Moreover, to the extent that those federal cases can be viewed as supporting standing in situations where petitioners allege an injury to use or recreation or “aesthetic interests,” they do not apply in this case. Here, the project site is not within the Pine Bush Preserve, but rather is private property located in a heavy commercial corridor. Unlike the Pine Bush Preserve, the project site is not used by petitioners—or the general public—for any purpose and it possesses no recreational value. The harm asserted by petitioners is a general harm that the project site may have on a completely different, recreational site, the Pine Bush Preserve. The majority’s holding, taken to its logical conclusion, results in Save the Pine Bush and its members having standing to sue whenever a project site, no matter where its location, may have a potential impact on animals and plants that happen to live in the Pine Bush.
It is important to remember that petitioners have not been prevented from voicing their concerns about the project during the SEQRA process. Indeed, petitioners did just that. Early on, the Pine Bush Preserve Commission sent correspondence to the Common Council Zoning Committee identifying several points to be addressed by the environmental impact statement, as well as several recommendations and potential impacts on the Pine Bush. The members of Save the Pine Bush also had an *312opportunity to attend the public hearings and make public comment. Remembering that the courts’ role in reviewing the actions taken is a legal one—deciding whether the determination was made in violation of lawful procedure, was affected by an error of law or was arbitrary and capricious or an abuse of discretion (see Matter of Jackson v New York State Urban Dev. Corp., 67 NY2d 400 [1986])—the appropriate place for petitioner is in the proceedings before the lead agency and not, in all instances, before the court, where little is accomplished except delay.
Consequently, I would hold that because petitioners assert only generalized claims of harm, no different than the public at large, they lack standing to challenge the City’s determination and therefore, I would dismiss this proceeding on that ground.

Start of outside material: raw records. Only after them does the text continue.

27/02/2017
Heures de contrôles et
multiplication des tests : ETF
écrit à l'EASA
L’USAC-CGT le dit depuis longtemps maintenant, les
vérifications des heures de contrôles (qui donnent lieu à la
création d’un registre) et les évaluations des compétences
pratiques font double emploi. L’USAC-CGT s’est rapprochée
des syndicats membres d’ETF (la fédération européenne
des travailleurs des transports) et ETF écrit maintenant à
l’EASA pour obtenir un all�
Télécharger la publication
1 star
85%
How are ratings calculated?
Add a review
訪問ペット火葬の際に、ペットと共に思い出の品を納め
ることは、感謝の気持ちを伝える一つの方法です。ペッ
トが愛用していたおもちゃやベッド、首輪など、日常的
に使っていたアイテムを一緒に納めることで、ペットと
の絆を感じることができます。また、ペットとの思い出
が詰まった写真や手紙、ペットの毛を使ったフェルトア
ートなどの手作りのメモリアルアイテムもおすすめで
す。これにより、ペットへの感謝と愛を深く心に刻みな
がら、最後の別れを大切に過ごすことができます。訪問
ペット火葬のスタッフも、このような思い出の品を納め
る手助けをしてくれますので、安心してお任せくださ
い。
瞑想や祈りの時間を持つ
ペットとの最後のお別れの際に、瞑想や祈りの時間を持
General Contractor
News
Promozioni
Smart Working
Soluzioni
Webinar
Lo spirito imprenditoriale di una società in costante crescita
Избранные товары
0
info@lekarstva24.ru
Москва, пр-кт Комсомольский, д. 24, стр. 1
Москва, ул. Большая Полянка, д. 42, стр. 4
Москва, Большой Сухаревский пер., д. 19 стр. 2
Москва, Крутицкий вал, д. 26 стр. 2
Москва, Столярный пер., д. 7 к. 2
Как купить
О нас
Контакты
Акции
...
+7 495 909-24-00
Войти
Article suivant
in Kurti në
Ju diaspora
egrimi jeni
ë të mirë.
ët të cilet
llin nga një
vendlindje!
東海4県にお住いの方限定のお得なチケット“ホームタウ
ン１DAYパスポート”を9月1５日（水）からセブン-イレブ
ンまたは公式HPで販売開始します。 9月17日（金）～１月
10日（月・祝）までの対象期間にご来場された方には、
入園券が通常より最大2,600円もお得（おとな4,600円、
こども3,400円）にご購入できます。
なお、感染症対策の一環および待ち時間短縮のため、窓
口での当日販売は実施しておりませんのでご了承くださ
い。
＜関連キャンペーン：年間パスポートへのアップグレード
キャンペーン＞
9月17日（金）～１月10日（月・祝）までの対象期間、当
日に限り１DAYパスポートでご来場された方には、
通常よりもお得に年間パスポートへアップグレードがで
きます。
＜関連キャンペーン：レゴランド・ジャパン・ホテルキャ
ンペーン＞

Chief Judge Lippman and Judges Ciparick, Graffeo and Jones concur with Judge Smith; Judge Pigott concurs in result in a separate opinion in which Judge Read concurs.
Order reversed, etc.
. Indeed, it is the petitioners that ask for a departure from the rule set out in Society of Plastics. Rather than arguing to this Court how they met the standing threshold, petitioners argue that the special harm requirement does not advance any policy goals of SEQRA, is too broad, and should not be applied in SEQRA cases.
. Those courts applied the traditional federal test to ascertain whether the plaintiffs had standing under the “case or controversy” jurisdictional limitation contained in article III of the US Constitution. They analyzed whether the plaintiffs could demonstrate (1) an “injury in fact”; (2) that is “fairly traceable to the challenged action of the defendant”; and (3) that it is likely that any injury would be redressed by a favorable judicial decision (Friends of Earth, Inc. v Laidlaw Environmental Services [TOC], Inc., 528 US 167, 180-181 [2000]; see also Lujan v Defenders of Wildlife, 504 US 555, 560-561 [1992]; Sierra Club v Morton, 405 US 727, 732-733 [1972]). Unlike here, no SEQRA statute was involved nor was any proof of a special harm required by the courts.